4. if you are to complete the square then that generally implies you are to solve for x. completing the square is a type of factoring. when you factor it is to find solutions. if you need to graph the function then you would not take the square root and keep it in standard form.

standard form for graphing:

$f(x)=(x+1)^2-6$

general form:

$x^2+2x-5=0$

5. Originally Posted by skoker
if you are to complete the square then that generally implies you are to solve for x. completing the square is a type of factoring. when you factor it is to find solutions. if you need to graph the function then you would not take the square root and keep it in standard form.

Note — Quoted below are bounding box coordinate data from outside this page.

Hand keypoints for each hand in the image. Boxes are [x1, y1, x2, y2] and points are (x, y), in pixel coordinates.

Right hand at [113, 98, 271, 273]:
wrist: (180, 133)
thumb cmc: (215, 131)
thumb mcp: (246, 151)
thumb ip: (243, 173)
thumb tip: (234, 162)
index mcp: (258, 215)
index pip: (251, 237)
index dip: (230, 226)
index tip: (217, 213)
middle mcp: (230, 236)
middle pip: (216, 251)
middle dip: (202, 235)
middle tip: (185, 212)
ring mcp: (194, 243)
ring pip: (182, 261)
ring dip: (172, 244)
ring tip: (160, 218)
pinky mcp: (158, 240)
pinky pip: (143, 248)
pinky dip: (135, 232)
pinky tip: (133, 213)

standard form for graphing:

$f(x)=(x+1)^2+6$
If this was the original problem, it should be $(x+1)^2- 6$

I would NOT say that "if you are to complete the square then that generally implies you are to solve for x." All it implies is that you are to complete the square. I also would not say "when you factor it is to find solutions". There may be many reasons to factor a polynomial.

general form:

$x^2+2x-5=0$

6. There are many reasons you might want to complete the square. Some of the more basic ones are to:

(2) Put a nondegenerate conic section into standard form (ellipse, hyperbola, parabola).
(3) Evaluate an integral.

7. yes i actually thought about completing square for conics after i posted. post too soon I suppose...

8. Originally Posted by harish21
You're on the right track.

so,

$x^2+2x-5=0$

$(x+1)^2 -1 -5= 0$

$(x+1)^2-6 =0$

$(x+1)^2=6$

$x+1=\pm{\sqrt{6}}$

now you can find x
hi again, you find x i know i have to take away 1 from each side to get, x= square root 6 -1

im unsure what to do after this because two numbers times together to make this doesn't work because there isn't a square number to do this.

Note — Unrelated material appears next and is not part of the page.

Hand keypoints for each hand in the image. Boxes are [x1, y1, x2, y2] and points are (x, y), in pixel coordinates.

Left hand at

could you let me know how i could solvew this please?

cheers

9. Originally Posted by andyboy179
hi again, you find x i know i have to take away 1 from each side to get, x= square root 6 -1

im unsure what to do after this because two numbers times together to make this doesn't work because there isn't a square number to do this.

could you let me know how i could solvew this please?

cheers
We have

$x = \pm \sqrt{6} - 1$

When x is squared, there are two solutions. Sometimes they are the same one, sometimes they are complex, but there are two. In this case one x is
$\sqrt{6} - 1$
while the other is
$-\sqrt{6} - 1$